---- Data extracts
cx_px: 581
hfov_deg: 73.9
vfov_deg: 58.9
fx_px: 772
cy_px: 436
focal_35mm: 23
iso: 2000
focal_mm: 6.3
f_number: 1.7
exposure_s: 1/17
--------
---- Data extracts
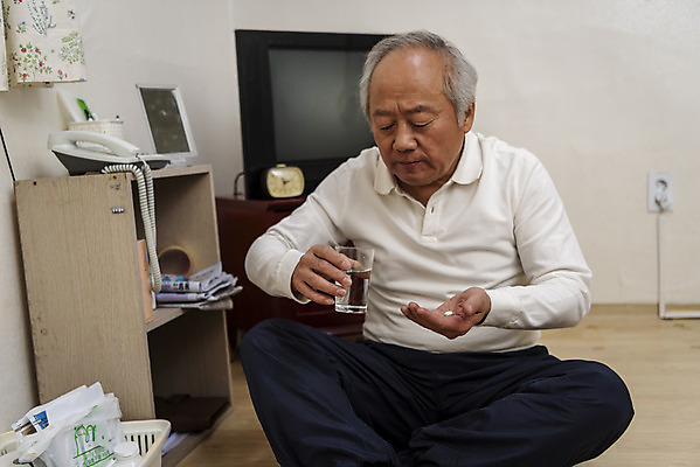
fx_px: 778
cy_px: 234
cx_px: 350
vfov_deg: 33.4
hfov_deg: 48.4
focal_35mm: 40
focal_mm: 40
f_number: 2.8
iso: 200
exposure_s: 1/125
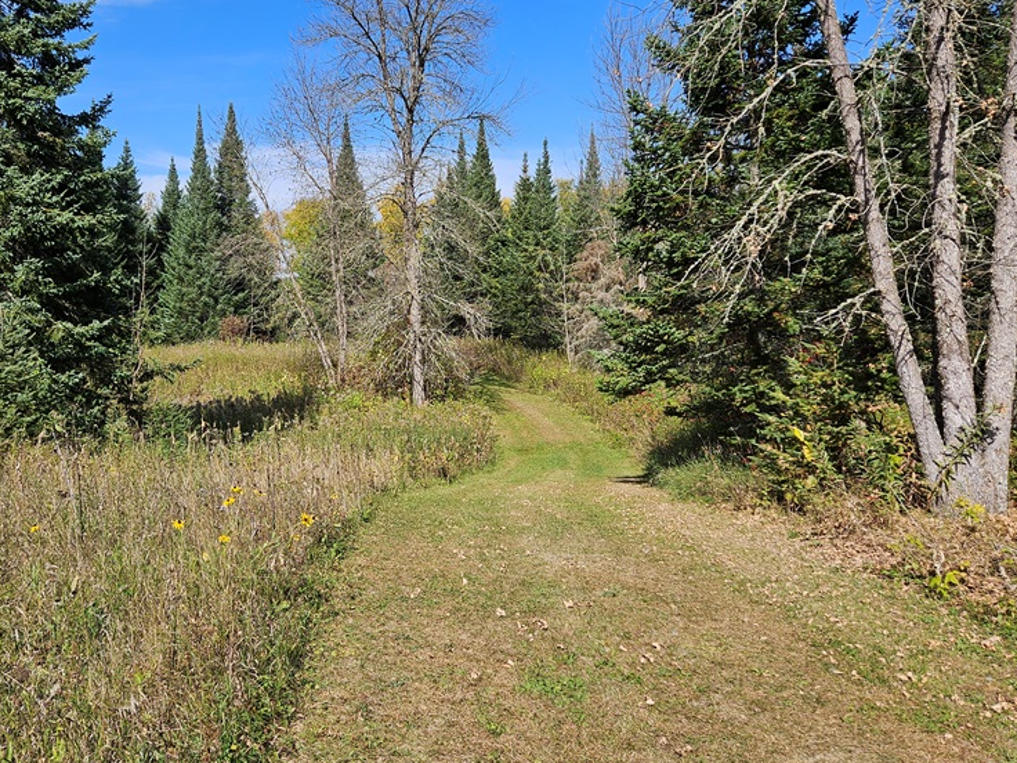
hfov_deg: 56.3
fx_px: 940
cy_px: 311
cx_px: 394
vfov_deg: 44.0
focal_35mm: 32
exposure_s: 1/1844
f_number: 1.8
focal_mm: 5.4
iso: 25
--------
Starting at the line that has "vfov_deg: 58.9" in the records above, restate word for word every line until the one that has "exposure_s: 1/17", and include that one as well.

## [Finished exercise]
vfov_deg: 58.9
fx_px: 772
cy_px: 436
focal_35mm: 23
iso: 2000
focal_mm: 6.3
f_number: 1.7
exposure_s: 1/17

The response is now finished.